== Assignment ==
From the first line to the last, write out the records below exactly as they appear.

[Saved entries]
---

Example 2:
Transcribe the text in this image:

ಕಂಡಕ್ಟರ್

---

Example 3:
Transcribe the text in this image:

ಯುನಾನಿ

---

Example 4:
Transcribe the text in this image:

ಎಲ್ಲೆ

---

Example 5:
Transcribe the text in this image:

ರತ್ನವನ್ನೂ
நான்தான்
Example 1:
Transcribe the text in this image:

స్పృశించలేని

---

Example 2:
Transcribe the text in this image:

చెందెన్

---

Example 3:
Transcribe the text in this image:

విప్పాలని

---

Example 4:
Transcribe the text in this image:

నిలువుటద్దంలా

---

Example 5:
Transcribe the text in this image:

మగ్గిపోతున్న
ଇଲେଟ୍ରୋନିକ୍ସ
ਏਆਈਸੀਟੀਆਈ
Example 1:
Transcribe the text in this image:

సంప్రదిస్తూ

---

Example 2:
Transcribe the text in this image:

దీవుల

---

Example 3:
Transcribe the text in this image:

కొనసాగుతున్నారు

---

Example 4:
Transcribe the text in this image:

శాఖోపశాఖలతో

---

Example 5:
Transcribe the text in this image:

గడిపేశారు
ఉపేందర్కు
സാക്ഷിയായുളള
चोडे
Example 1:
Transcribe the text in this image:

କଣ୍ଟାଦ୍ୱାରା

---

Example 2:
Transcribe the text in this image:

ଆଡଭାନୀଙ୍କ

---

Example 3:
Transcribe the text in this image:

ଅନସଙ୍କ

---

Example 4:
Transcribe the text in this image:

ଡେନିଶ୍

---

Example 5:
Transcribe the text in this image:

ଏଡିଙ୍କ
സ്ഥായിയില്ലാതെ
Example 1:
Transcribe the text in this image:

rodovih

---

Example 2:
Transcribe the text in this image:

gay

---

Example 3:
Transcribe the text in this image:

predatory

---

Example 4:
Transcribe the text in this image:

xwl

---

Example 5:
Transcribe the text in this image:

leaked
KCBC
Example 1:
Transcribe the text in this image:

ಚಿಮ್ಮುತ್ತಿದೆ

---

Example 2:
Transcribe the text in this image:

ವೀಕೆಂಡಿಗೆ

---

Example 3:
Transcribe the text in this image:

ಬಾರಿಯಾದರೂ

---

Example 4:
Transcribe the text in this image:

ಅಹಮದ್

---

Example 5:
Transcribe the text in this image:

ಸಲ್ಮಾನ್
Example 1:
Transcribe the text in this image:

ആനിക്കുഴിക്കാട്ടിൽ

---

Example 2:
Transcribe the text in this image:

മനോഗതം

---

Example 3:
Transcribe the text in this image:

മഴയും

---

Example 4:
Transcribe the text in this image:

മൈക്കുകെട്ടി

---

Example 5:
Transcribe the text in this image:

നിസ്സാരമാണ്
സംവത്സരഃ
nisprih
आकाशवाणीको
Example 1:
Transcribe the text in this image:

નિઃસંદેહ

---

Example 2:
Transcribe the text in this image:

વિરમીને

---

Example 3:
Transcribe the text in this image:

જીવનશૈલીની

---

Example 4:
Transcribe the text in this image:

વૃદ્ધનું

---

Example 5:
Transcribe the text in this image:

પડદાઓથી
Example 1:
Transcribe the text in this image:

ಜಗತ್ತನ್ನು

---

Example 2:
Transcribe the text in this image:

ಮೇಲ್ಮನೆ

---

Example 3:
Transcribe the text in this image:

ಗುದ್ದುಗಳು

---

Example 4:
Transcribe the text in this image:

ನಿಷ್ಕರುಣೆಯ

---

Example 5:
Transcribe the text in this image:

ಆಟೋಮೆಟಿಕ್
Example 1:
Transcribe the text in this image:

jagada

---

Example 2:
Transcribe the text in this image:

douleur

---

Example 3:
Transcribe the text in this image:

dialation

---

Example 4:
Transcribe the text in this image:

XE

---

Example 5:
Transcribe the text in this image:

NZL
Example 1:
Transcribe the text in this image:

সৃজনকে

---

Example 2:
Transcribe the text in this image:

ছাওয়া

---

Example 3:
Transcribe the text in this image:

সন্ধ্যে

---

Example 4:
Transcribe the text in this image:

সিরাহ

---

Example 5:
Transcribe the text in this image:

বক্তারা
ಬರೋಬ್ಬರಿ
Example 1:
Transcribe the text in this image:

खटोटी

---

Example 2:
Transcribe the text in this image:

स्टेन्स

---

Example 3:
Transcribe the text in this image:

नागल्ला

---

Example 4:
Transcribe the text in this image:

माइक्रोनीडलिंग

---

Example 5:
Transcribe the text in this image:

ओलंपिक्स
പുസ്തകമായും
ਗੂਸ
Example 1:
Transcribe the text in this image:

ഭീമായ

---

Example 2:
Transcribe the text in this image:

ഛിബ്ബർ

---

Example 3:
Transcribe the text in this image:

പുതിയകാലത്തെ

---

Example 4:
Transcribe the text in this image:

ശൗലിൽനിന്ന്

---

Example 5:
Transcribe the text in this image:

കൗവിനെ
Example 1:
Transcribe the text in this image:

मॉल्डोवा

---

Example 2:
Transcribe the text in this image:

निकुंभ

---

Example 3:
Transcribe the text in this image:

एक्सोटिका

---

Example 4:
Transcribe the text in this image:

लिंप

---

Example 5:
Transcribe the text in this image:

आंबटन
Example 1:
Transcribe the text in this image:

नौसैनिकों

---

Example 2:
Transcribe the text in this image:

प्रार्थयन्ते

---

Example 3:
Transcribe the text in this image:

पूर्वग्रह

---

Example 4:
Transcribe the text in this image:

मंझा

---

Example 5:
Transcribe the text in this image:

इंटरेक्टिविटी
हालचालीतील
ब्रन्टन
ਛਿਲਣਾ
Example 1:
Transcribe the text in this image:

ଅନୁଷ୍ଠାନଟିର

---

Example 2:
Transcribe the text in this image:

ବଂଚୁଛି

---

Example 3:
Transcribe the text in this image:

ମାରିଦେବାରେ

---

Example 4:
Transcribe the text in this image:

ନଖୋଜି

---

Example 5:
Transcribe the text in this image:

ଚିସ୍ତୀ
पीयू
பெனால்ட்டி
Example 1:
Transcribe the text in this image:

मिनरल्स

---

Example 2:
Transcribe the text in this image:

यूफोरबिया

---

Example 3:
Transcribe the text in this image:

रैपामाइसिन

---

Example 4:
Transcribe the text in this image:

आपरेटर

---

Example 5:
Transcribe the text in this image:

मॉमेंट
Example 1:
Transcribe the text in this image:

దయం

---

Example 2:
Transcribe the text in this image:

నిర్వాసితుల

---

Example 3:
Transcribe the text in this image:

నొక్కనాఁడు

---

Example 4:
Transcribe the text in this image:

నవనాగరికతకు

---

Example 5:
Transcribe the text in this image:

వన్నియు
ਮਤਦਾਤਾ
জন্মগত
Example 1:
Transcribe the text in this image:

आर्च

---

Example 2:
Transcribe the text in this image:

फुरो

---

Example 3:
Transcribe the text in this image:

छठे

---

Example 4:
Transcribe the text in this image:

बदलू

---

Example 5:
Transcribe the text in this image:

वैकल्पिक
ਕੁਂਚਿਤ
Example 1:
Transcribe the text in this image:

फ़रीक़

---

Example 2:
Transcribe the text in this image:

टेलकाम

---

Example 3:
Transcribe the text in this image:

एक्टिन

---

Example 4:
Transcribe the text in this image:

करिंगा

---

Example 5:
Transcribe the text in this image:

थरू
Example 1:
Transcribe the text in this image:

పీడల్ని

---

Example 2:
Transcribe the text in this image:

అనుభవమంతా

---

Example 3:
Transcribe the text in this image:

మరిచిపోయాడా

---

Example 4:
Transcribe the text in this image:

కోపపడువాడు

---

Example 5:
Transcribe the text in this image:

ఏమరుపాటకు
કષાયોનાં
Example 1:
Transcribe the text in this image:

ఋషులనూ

== Worked solution ==
---

Example 2:
Transcribe the text in this image:

ಕಂಡಕ್ಟರ್

---

Example 3:
Transcribe the text in this image:

ಯುನಾನಿ

---

Example 4:
Transcribe the text in this image:

ಎಲ್ಲೆ

---

Example 5:
Transcribe the text in this image:

ರತ್ನವನ್ನೂ
நான்தான்
Example 1:
Transcribe the text in this image:

స్పృశించలేని

---

Example 2:
Transcribe the text in this image:

చెందెన్

---

Example 3:
Transcribe the text in this image:

విప్పాలని

---

Example 4:
Transcribe the text in this image:

నిలువుటద్దంలా

---

Example 5:
Transcribe the text in this image:

మగ్గిపోతున్న
ଇଲେଟ୍ରୋନିକ୍ସ
ਏਆਈਸੀਟੀਆਈ
Example 1:
Transcribe the text in this image:

సంప్రదిస్తూ

---

Example 2:
Transcribe the text in this image:

దీవుల

---

Example 3:
Transcribe the text in this image:

కొనసాగుతున్నారు

---

Example 4:
Transcribe the text in this image:

శాఖోపశాఖలతో

---

Example 5:
Transcribe the text in this image:

గడిపేశారు
ఉపేందర్కు
സാക്ഷിയായുളള
चोडे
Example 1:
Transcribe the text in this image:

କଣ୍ଟାଦ୍ୱାରା

---

Example 2:
Transcribe the text in this image:

ଆଡଭାନୀଙ୍କ

---

Example 3:
Transcribe the text in this image:

ଅନସଙ୍କ

---

Example 4:
Transcribe the text in this image:

ଡେନିଶ୍

---

Example 5:
Transcribe the text in this image:

ଏଡିଙ୍କ
സ്ഥായിയില്ലാതെ
Example 1:
Transcribe the text in this image:

rodovih

---

Example 2:
Transcribe the text in this image:

gay

---

Example 3:
Transcribe the text in this image:

predatory

---

Example 4:
Transcribe the text in this image:

xwl

---

Example 5:
Transcribe the text in this image:

leaked
KCBC
Example 1:
Transcribe the text in this image:

ಚಿಮ್ಮುತ್ತಿದೆ

---

Example 2:
Transcribe the text in this image:

ವೀಕೆಂಡಿಗೆ

---

Example 3:
Transcribe the text in this image:

ಬಾರಿಯಾದರೂ

---

Example 4:
Transcribe the text in this image:

ಅಹಮದ್

---

Example 5:
Transcribe the text in this image:

ಸಲ್ಮಾನ್
Example 1:
Transcribe the text in this image:

ആനിക്കുഴിക്കാട്ടിൽ

---

Example 2:
Transcribe the text in this image:

മനോഗതം

---

Example 3:
Transcribe the text in this image:

മഴയും

---

Example 4:
Transcribe the text in this image:

മൈക്കുകെട്ടി

---

Example 5:
Transcribe the text in this image:

നിസ്സാരമാണ്
സംവത്സരഃ
nisprih
आकाशवाणीको
Example 1:
Transcribe the text in this image:

નિઃસંદેહ

---

Example 2:
Transcribe the text in this image:

વિરમીને

---

Example 3:
Transcribe the text in this image:

જીવનશૈલીની

---

Example 4:
Transcribe the text in this image:

વૃદ્ધનું

---

Example 5:
Transcribe the text in this image:

પડદાઓથી
Example 1:
Transcribe the text in this image:

ಜಗತ್ತನ್ನು

---

Example 2:
Transcribe the text in this image:

ಮೇಲ್ಮನೆ

---

Example 3:
Transcribe the text in this image:

ಗುದ್ದುಗಳು

---

Example 4:
Transcribe the text in this image:

ನಿಷ್ಕರುಣೆಯ

---

Example 5:
Transcribe the text in this image:

ಆಟೋಮೆಟಿಕ್
Example 1:
Transcribe the text in this image:

jagada

---

Example 2:
Transcribe the text in this image:

douleur

---

Example 3:
Transcribe the text in this image:

dialation

---

Example 4:
Transcribe the text in this image:

XE

---

Example 5:
Transcribe the text in this image:

NZL
Example 1:
Transcribe the text in this image:

সৃজনকে

---

Example 2:
Transcribe the text in this image:

ছাওয়া

---

Example 3:
Transcribe the text in this image:

সন্ধ্যে

---

Example 4:
Transcribe the text in this image:

সিরাহ

---

Example 5:
Transcribe the text in this image:

বক্তারা
ಬರೋಬ್ಬರಿ
Example 1:
Transcribe the text in this image:

खटोटी

---

Example 2:
Transcribe the text in this image:

स्टेन्स

---

Example 3:
Transcribe the text in this image:

नागल्ला

---

Example 4:
Transcribe the text in this image:

माइक्रोनीडलिंग

---

Example 5:
Transcribe the text in this image:

ओलंपिक्स
പുസ്തകമായും
ਗੂਸ
Example 1:
Transcribe the text in this image:

ഭീമായ

---

Example 2:
Transcribe the text in this image:

ഛിബ്ബർ

---

Example 3:
Transcribe the text in this image:

പുതിയകാലത്തെ

---

Example 4:
Transcribe the text in this image:

ശൗലിൽനിന്ന്

---

Example 5:
Transcribe the text in this image:

കൗവിനെ
Example 1:
Transcribe the text in this image:

मॉल्डोवा

---

Example 2:
Transcribe the text in this image:

निकुंभ

---

Example 3:
Transcribe the text in this image:

एक्सोटिका

---

Example 4:
Transcribe the text in this image:

लिंप

---

Example 5:
Transcribe the text in this image:

आंबटन
Example 1:
Transcribe the text in this image:

नौसैनिकों

---

Example 2:
Transcribe the text in this image:

प्रार्थयन्ते

---

Example 3:
Transcribe the text in this image:

पूर्वग्रह

---

Example 4:
Transcribe the text in this image:

मंझा

---

Example 5:
Transcribe the text in this image:

इंटरेक्टिविटी
हालचालीतील
ब्रन्टन
ਛਿਲਣਾ
Example 1:
Transcribe the text in this image:

ଅନୁଷ୍ଠାନଟିର

---

Example 2:
Transcribe the text in this image:

ବଂଚୁଛି

---

Example 3:
Transcribe the text in this image:

ମାରିଦେବାରେ

---

Example 4:
Transcribe the text in this image:

ନଖୋଜି

---

Example 5:
Transcribe the text in this image:

ଚିସ୍ତୀ
पीयू
பெனால்ட்டி
Example 1:
Transcribe the text in this image:

मिनरल्स

---

Example 2:
Transcribe the text in this image:

यूफोरबिया

---

Example 3:
Transcribe the text in this image:

रैपामाइसिन

---

Example 4:
Transcribe the text in this image:

आपरेटर

---

Example 5:
Transcribe the text in this image:

मॉमेंट
Example 1:
Transcribe the text in this image:

దయం

---

Example 2:
Transcribe the text in this image:

నిర్వాసితుల

---

Example 3:
Transcribe the text in this image:

నొక్కనాఁడు

---

Example 4:
Transcribe the text in this image:

నవనాగరికతకు

---

Example 5:
Transcribe the text in this image:

వన్నియు
ਮਤਦਾਤਾ
জন্মগত
Example 1:
Transcribe the text in this image:

आर्च

---

Example 2:
Transcribe the text in this image:

फुरो

---

Example 3:
Transcribe the text in this image:

छठे

---

Example 4:
Transcribe the text in this image:

बदलू

---

Example 5:
Transcribe the text in this image:

वैकल्पिक
ਕੁਂਚਿਤ
Example 1:
Transcribe the text in this image:

फ़रीक़

---

Example 2:
Transcribe the text in this image:

टेलकाम

---

Example 3:
Transcribe the text in this image:

एक्टिन

---

Example 4:
Transcribe the text in this image:

करिंगा

---

Example 5:
Transcribe the text in this image:

थरू
Example 1:
Transcribe the text in this image:

పీడల్ని

---

Example 2:
Transcribe the text in this image:

అనుభవమంతా

---

Example 3:
Transcribe the text in this image:

మరిచిపోయాడా

---

Example 4:
Transcribe the text in this image:

కోపపడువాడు

---

Example 5:
Transcribe the text in this image:

ఏమరుపాటకు
કષાયોનાં
Example 1:
Transcribe the text in this image:

ఋషులనూ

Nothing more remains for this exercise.